Tally the lines in the data below where the word "await" appears, and give the tally alone.

§ **Data supplied**
_ _ _ _
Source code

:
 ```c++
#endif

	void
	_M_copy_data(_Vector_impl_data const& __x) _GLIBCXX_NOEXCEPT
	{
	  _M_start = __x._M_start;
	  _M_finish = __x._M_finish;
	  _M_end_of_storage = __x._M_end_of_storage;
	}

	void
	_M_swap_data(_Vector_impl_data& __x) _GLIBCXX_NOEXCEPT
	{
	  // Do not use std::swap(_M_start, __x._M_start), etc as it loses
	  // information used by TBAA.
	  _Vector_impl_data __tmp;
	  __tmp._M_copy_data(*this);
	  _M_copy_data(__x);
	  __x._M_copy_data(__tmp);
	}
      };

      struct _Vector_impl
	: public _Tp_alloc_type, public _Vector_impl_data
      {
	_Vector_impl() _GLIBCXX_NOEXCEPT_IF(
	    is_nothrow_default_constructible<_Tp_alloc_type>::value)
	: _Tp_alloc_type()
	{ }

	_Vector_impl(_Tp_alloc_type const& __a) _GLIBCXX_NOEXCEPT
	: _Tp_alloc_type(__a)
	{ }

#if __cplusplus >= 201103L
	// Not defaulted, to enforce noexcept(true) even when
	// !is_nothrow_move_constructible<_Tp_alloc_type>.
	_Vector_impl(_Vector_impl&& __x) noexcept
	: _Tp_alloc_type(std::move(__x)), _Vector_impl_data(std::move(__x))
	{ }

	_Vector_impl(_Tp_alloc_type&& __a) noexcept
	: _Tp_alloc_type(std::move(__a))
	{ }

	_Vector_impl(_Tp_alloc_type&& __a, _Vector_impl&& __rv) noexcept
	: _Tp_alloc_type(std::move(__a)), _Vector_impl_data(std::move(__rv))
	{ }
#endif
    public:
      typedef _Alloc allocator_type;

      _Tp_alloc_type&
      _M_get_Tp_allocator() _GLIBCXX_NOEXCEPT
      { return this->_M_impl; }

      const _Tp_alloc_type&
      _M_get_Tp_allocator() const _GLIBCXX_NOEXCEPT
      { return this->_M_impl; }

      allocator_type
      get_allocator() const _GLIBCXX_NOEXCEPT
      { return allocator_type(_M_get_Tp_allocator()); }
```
_ _ _ _
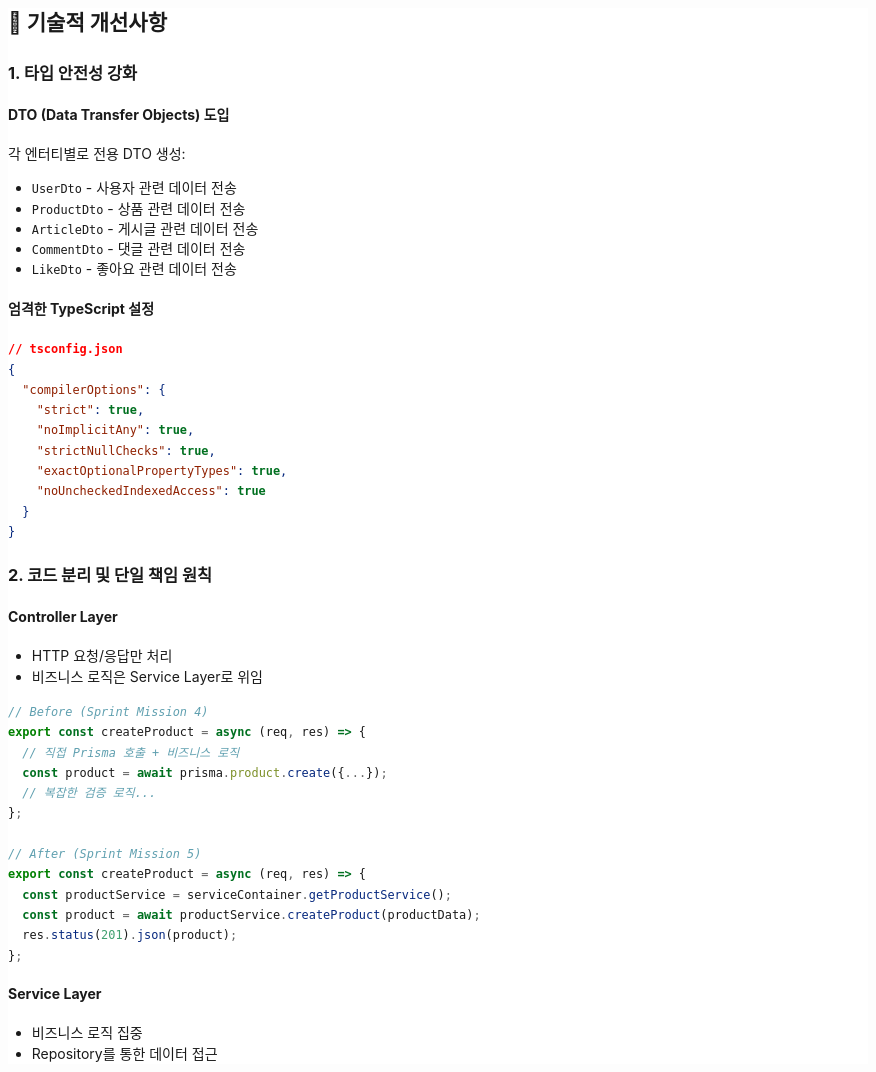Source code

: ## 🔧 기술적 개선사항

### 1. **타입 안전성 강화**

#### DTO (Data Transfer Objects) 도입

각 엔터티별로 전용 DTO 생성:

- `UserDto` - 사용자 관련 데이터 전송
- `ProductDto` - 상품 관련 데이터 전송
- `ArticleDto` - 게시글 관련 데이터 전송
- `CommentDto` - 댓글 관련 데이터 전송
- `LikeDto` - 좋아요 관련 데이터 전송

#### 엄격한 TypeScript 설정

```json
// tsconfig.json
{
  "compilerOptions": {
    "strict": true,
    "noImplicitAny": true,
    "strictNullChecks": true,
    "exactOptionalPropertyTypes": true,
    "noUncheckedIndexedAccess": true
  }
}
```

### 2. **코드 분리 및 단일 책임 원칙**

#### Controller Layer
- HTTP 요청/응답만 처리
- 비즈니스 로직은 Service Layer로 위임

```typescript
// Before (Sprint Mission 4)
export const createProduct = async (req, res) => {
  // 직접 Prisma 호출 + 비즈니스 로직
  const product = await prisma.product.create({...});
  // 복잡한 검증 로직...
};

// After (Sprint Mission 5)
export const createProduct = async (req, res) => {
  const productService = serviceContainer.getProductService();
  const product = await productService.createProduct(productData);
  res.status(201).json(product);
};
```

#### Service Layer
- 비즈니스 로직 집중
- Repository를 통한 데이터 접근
_ _ _ _
§ **Expected output**
2